As they say, there is no free lunch in financial markets. Investors of FRBs need to understand the following key issues:
Tactical Investment: FRBs are generally useful as tactical play during a short period of time when the underlying Index is likely to trend higher. Therefore, it is important to time the entry and exit of FRBs to optimise returns. Long-term / Hold-To-Maturity investors are generally better off investing in a fixed rate bond of similar maturity than an FRB.
Liquidity in the secondary market: Since FRBs gain popularity during an upward trend in index levels, their secondary market liquidity is quite important. Liquidity generally improves when the index is ready to trend higher or on the uptrend. Liquidity generally dries down when index levels are at peak or closer to peak.
Price sensitivity: Long-term FRBs will exhibit higher price volatility than short-term FRBs.
Structures: FRBs come in different types of structures. FRBs with cap and floors, step-up structures, inverse structures, etc. tend to behave differently. Therefore, it is important to pay attention to their structures and the factors driving their valuations.

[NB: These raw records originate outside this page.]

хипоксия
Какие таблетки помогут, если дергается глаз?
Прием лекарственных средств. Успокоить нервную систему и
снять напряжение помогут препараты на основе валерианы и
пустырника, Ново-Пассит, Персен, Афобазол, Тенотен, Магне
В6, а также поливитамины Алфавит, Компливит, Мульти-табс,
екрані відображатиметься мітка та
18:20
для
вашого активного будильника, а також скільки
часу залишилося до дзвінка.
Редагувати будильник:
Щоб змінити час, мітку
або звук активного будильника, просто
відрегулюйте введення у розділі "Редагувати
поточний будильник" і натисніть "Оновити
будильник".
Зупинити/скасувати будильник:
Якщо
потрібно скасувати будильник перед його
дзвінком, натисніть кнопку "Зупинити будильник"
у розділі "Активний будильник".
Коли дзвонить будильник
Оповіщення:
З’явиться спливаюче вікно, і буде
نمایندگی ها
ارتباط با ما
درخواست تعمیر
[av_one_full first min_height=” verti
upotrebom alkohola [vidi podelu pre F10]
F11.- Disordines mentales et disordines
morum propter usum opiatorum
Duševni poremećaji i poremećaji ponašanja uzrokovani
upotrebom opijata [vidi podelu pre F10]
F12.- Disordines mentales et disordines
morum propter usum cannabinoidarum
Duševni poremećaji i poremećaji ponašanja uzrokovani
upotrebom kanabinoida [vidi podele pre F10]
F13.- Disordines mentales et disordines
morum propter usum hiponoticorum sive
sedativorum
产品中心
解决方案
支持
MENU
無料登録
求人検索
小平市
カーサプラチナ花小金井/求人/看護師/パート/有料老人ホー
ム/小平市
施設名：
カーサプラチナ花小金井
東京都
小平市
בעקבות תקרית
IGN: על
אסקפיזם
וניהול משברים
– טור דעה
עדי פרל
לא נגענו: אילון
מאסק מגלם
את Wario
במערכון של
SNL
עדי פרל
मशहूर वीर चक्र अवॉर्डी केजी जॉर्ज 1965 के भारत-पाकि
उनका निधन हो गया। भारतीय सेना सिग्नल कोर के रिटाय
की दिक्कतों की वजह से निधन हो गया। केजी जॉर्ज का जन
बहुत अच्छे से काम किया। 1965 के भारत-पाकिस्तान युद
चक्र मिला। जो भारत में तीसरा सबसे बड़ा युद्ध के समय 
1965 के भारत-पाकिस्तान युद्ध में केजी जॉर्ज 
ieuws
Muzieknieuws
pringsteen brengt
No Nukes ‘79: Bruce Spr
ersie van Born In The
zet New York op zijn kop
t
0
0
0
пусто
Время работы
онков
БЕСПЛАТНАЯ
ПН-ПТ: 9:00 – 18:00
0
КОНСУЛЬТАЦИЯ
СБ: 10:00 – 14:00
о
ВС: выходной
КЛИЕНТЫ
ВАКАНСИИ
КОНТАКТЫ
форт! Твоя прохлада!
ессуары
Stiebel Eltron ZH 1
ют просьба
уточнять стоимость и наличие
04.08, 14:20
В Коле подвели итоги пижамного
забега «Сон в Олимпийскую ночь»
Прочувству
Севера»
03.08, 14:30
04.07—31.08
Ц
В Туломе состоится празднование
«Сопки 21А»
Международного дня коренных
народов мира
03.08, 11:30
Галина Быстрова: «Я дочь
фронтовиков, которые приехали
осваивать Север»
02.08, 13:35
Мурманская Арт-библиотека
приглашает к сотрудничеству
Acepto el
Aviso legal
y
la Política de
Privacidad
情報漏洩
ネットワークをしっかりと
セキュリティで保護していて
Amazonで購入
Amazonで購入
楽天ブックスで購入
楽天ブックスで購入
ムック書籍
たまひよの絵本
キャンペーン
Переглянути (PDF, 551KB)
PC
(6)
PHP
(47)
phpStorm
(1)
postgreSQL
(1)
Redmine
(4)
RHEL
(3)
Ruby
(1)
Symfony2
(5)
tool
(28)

Issuer preference: It is generally cheaper for any issuer to issue an FRB as it tends to reduce their aggregate borrowing costs. As a result, any indication of higher demand of FRBs is generally met with increased primary supply. This tends to put upward pressure on discount margin (DM), thus reducing valuations of other FRBs in theory and affecting secondary market liquidity as well.